- **List of tasks**:
- A) List every figure number that the drill stabilizer text refers to.
- B) Extend the drill stabilizer text with new material that follows its final sentence.

As seen in Flgure 1, the portion of the main body 1 immediately above the wedges 29 is slightly larger in diameter than the borehole produced by the drill bit 110 and has installed therein secondary gauge cutters 85. The secondary gauge cutters 85 are positioned and arranged to produce a borehole large enough in diameter for the entire assembly to pass upward therethrough even when the wedges 29 are fully extended. The drill bit 110 and the primary gauge cutters thereof thus forms a pilot hole which is intended to be enlarged by the secondary gauge cutters 85.
As seen in FIGS. 1 and 2, parallel wrench flats 53 are machined into opposite sides of the neck portion of the main body 1 in the conventional fashion to accommodate conventional tools for attaching or detaching the stabilizer 110 to a drill pipe 62, seen in FIG. 13.
As seen in FIG. 13, a borehole 60 has a drill string 62 and drill collar 64 therein, with the stabilizer 100 attached to the lower end thereof. A drill bit 110 is integrally attached to the lower end of the stabilizer 100. A drilling rig 70 manipulates the drill string 62.
The drill string 62, drill collar 64, together with the stabilizer 100 and drill bit 110 attached are inserted in a borehole 60 and rotated in the conventional manner during a drilling operation, as seen in FIG. 13.
In operation, drilling fluid flows at 72 into the drill string 62, through the drill string 62, through the throat 15 of the present stabilizer 100, out of the drill bit 110, back up the borehole annulus outside the drill string 62, and returned through a rotating blowout preventor 74 in the usual manner. As seen in FIG. 3, slots 27 are provided in the outside of the main body 1 to allow fluid to pass upward between the borehole and the main body 1.
In a usual operation, drilling fluid flowing through the present stabilizer 100 is at a relatively elevated pressure within the throat 15 because of the usual pressure drop measured across the drill bit 110. Therefore, fluid entering the throat at the upper ends of the bores 46 will exert a resultant downward and outward force upon the plungers 32. When the fluid pressure within the throat 15 and the bores 46 is sufficient in combination with the thrust of the springs 34, the plungers 32 will move downward due to the force differential. The wedges 29 will thus be caused to move downward and outward along the slide surface 45 until the outer face of the wedges 29 abuts the wall of the borehole. The wedges 29 are thus held in contact with the wall of the borehole so long as sufficient fluid pressure and/or spring tension is maintained. Also, as the outer surface of the wedges 29 slowly wear due to friction against the wall of the borehole, sufficient fluid pressure and/or spring tension will continually force the plunger 32 and the wedges downward and outward to maintain the outer face of the wedges 29 in constant rotating abutment with the stationary wall of the borehole.
In the above mode of operation, the wedge 29 will run in a pilot hole formed by the drill bit 110 and the primary gauge cutters thereof while the secondary gauge cutters 85 enlarge the borehole to the desired final diameter.

Stored data

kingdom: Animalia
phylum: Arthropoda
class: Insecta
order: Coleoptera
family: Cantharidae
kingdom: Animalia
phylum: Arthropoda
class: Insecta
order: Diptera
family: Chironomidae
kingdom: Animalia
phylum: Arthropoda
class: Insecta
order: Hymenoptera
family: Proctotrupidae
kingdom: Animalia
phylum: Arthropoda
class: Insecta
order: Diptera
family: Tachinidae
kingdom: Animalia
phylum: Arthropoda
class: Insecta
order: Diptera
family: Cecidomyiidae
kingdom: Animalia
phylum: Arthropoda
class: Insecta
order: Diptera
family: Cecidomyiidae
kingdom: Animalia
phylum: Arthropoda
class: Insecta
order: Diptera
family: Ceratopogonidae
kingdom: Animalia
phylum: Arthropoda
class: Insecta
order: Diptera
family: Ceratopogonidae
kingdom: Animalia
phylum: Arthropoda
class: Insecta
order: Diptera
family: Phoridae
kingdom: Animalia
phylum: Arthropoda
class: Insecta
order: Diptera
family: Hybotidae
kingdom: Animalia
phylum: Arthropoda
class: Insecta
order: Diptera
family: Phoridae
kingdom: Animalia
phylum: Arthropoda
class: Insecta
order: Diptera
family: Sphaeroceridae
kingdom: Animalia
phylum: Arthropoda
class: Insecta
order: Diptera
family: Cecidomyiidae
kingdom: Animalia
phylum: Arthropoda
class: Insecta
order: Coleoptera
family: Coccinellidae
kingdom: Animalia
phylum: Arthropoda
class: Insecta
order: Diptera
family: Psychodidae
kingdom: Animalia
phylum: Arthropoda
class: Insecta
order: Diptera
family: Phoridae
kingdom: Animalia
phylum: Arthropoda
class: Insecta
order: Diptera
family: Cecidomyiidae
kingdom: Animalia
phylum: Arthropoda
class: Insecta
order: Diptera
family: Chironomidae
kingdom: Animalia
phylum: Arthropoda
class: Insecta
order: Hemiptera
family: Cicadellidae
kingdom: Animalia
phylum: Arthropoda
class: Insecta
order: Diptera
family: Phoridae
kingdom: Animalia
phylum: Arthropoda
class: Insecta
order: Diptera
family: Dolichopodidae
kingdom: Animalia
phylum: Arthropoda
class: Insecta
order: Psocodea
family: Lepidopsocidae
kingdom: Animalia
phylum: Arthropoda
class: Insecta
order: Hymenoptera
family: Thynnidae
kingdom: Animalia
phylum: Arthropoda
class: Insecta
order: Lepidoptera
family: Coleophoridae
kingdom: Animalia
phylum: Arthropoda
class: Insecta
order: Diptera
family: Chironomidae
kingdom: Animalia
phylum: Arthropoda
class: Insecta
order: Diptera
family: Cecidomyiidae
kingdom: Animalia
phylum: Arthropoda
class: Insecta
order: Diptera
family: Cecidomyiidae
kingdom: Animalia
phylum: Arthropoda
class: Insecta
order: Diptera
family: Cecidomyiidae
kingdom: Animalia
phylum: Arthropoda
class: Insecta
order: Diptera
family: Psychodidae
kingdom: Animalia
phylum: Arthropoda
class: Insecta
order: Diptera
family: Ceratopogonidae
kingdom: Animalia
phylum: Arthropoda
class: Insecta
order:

- **Outputs in order**:
- A) 1, 2, 3, 13

- B)
The angle of the slide surfaces 44 and 45, with respect to the axis of the main body 1, is of a selected value so that inward radial force exerted on the outer surface of each edge 29 produces sufficient friction between the mated slide surfaces 44 and 45 to overcome the resultant upward sliding vector force on the wedges 29, so that the wedges 29 cannot be forced to retract during the drilling operation. Tests indicate that any angle in the range of 15° to 20° is quite effective. The slide surfaces 44 and 45 may also be conditioned by adding abrasive particles thereto, or by other known means, so as to endow the coacting slidable surfaces with relatively high frictional characteristics. Thus, the relative angle and arrangement of the slide surfaces 44 and 45 is such to block any radial inward movement of the wedges 29 at any extended position thereof when an inward radial force is exerted on the wedges 29. This is so even if such inward radial force is of a magnitude that would be sufficient to overcome or displace the fluid pressure within the throat 15, and/or spring tension, in the absence of the frictional interaction of the slide surfaces 44 and 45.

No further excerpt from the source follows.